We visited with men and women in their small shops selling turquoise, beads, arrows, water, silver bracelets, postcards, drums, pottery and stories. A man and his drums made from animal skins. Bead work. Blue stones the color of the sky.

A brown dog slept in the dust of mid-day sun. Crude serviceable wooden ladders extended from earth to adobe roofs to clear blue sky. Indian women sat under ramada lattice poled roofs talking with friends. They waited for tourists, waited to answer questions hoping to sell their work.

A woman from Miami and her three kids passed. Her blond kids carried water bottles and wore floppy khaki hats. Kids having the time of their lives shuffled their boots in the dirt studying ants. They’d never been this far west before. Their mother was tired. They kept her going.

We met a Tiwa man and listened to his story about hunting. Furs and pelts hung on his hitching post. It was cool inside his place. He wore a t-shirt of an American flag wrapped around an Indian on horseback shooting a buffalo. “Hunting, The American way,” it said.

“Yes,” said the man with a long dark face and sad eyes, “I took my boys, when they were young enough, up into the mountains, the sacred mountains here and taught them how to hunt.”
They hunted bear, cougar, rabbit, fox and elk.
“A bear,” we said. “How do you kill a bear?
“In the lung. When they charge you hold your ground. One arrow in the lung. It stops them immediately.”
“Do they fight you, do they run?”
“No, they do not fight you. They stop. They die.”

An elk head with many points looked down on us from his wall. “And the elk?”
The fur, the neck, huge brown eyes - “one arrow brought him down,” he said, pointing to his kill.
“How close did you get?”
“Ten feet. We tracked him for three days. We studied him well. I taught all my boys the art, the skill of the hunt. We started early that day, it was day three, we camped, we tracked him for three days. We knew where he grazed, where he went for water, where he slept.”

The elk on the wall was big and eyed silent. No startled look. Black nose for smelling down wind, up wind, all the sacred mountain winds. Ten point antlers streaked with brown maturity.
“How did your boys do?”
“They learned well. I started them young. We all do but not everyone here learns as early as my boys.
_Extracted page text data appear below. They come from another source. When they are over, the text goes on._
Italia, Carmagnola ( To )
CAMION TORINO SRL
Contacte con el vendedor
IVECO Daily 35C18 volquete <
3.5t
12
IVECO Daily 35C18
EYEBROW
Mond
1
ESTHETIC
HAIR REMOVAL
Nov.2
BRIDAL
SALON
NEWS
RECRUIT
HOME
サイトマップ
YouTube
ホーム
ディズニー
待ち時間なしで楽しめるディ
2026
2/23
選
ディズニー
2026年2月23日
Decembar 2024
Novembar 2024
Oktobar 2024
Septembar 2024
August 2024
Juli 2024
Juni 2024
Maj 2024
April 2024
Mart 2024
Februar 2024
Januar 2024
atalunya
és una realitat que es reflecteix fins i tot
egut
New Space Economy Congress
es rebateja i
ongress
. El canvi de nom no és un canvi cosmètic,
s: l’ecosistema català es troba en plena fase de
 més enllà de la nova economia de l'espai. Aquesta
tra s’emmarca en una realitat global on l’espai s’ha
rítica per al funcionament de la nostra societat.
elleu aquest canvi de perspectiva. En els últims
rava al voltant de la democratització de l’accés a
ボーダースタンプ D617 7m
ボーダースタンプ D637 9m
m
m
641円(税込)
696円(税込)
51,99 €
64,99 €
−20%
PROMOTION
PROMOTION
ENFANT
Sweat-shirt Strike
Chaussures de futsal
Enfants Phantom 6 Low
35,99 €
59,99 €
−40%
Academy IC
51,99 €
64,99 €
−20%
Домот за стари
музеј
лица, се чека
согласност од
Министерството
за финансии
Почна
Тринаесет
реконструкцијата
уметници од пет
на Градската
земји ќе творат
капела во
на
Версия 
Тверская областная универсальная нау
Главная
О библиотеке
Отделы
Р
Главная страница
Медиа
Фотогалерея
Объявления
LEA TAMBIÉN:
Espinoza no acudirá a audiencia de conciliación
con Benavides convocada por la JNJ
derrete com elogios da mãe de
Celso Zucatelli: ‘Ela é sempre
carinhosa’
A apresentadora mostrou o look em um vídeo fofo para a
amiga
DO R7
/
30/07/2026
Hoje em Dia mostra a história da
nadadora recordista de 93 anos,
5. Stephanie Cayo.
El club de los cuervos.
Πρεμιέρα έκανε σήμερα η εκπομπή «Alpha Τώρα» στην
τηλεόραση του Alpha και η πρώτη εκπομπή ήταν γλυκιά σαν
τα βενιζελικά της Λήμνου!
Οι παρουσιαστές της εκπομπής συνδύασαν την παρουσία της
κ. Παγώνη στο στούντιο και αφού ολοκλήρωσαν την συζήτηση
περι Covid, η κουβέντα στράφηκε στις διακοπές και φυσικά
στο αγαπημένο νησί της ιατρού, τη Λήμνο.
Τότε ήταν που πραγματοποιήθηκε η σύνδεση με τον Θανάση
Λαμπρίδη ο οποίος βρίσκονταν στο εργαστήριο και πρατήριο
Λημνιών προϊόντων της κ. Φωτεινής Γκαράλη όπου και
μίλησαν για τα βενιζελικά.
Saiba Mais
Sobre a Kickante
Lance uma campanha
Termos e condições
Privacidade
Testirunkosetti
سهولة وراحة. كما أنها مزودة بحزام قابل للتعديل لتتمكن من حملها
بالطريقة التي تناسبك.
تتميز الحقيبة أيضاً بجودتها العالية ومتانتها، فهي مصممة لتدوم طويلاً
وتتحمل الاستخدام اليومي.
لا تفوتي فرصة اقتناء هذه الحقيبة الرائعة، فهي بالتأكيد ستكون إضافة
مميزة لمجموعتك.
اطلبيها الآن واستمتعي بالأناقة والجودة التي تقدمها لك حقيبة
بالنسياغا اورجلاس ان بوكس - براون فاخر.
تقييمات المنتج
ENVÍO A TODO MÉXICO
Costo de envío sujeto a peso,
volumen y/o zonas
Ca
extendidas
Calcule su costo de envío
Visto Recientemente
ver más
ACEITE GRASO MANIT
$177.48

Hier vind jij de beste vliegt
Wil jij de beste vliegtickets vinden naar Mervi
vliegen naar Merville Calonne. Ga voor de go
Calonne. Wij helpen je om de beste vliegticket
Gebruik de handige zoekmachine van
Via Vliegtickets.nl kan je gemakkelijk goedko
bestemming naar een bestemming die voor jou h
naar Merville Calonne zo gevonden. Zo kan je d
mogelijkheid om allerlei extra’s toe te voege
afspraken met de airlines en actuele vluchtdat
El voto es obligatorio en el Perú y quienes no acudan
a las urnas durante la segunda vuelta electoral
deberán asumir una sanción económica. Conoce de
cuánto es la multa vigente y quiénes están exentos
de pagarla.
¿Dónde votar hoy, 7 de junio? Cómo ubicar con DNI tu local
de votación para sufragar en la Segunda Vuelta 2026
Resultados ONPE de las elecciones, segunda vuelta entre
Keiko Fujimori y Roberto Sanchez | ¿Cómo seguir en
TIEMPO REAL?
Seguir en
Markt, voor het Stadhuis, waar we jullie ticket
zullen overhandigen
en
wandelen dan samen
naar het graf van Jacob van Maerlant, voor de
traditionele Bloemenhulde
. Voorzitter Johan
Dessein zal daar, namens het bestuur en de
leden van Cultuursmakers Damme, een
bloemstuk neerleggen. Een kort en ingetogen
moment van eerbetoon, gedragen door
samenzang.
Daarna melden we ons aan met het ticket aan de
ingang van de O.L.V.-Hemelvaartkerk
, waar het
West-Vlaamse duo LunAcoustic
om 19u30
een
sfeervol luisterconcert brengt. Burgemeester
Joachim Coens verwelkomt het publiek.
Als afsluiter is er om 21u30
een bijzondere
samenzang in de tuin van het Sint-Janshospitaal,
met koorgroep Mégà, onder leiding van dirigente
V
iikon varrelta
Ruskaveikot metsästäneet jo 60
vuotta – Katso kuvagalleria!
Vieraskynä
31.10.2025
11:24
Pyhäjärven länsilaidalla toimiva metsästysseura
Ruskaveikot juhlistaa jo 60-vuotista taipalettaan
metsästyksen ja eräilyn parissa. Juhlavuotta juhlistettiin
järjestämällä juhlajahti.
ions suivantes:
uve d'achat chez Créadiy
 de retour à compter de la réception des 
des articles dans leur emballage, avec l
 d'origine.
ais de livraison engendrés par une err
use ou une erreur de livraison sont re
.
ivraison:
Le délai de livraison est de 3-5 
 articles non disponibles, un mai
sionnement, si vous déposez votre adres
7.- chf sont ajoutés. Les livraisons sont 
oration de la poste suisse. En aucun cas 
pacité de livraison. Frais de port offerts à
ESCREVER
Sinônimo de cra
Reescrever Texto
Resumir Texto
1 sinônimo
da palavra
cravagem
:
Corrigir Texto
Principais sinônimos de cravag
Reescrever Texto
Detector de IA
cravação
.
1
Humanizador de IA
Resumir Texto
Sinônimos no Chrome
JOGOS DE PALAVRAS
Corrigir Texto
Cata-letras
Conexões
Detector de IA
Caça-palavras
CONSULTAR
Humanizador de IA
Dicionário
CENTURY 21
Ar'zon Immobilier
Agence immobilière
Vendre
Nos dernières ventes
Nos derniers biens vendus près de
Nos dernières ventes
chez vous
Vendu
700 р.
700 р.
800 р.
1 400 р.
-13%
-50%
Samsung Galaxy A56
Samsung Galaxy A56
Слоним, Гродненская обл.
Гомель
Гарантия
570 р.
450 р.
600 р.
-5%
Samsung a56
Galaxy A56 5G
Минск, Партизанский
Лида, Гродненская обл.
I learned from my father and he learned from his father. We took our pack horses and left the pueblo and moved into the mountains, high in the mountains. We camped by a rivers and tracked their prints, their habits, their patterns. Three days was all it took.”
“It’s the simplicity of it all,” we said. “It’s the spirit of the animal isn’t it? You know their energy.”

“You become one with the animal. You become the animal.”

His bow and arrows hung on the white wall. Rock flints. Sharpened points.
“Then what happened?”
“On the day of the kill we were up before dawn. We broke camp. We moved to the river. The elk came down to drink and didn’t smell us. We were in the rushes, hidden. We were ten feet away. One arrow,” he said, pointing to the elk on his wall, “there, in the neck. He fell fast. We used everything.”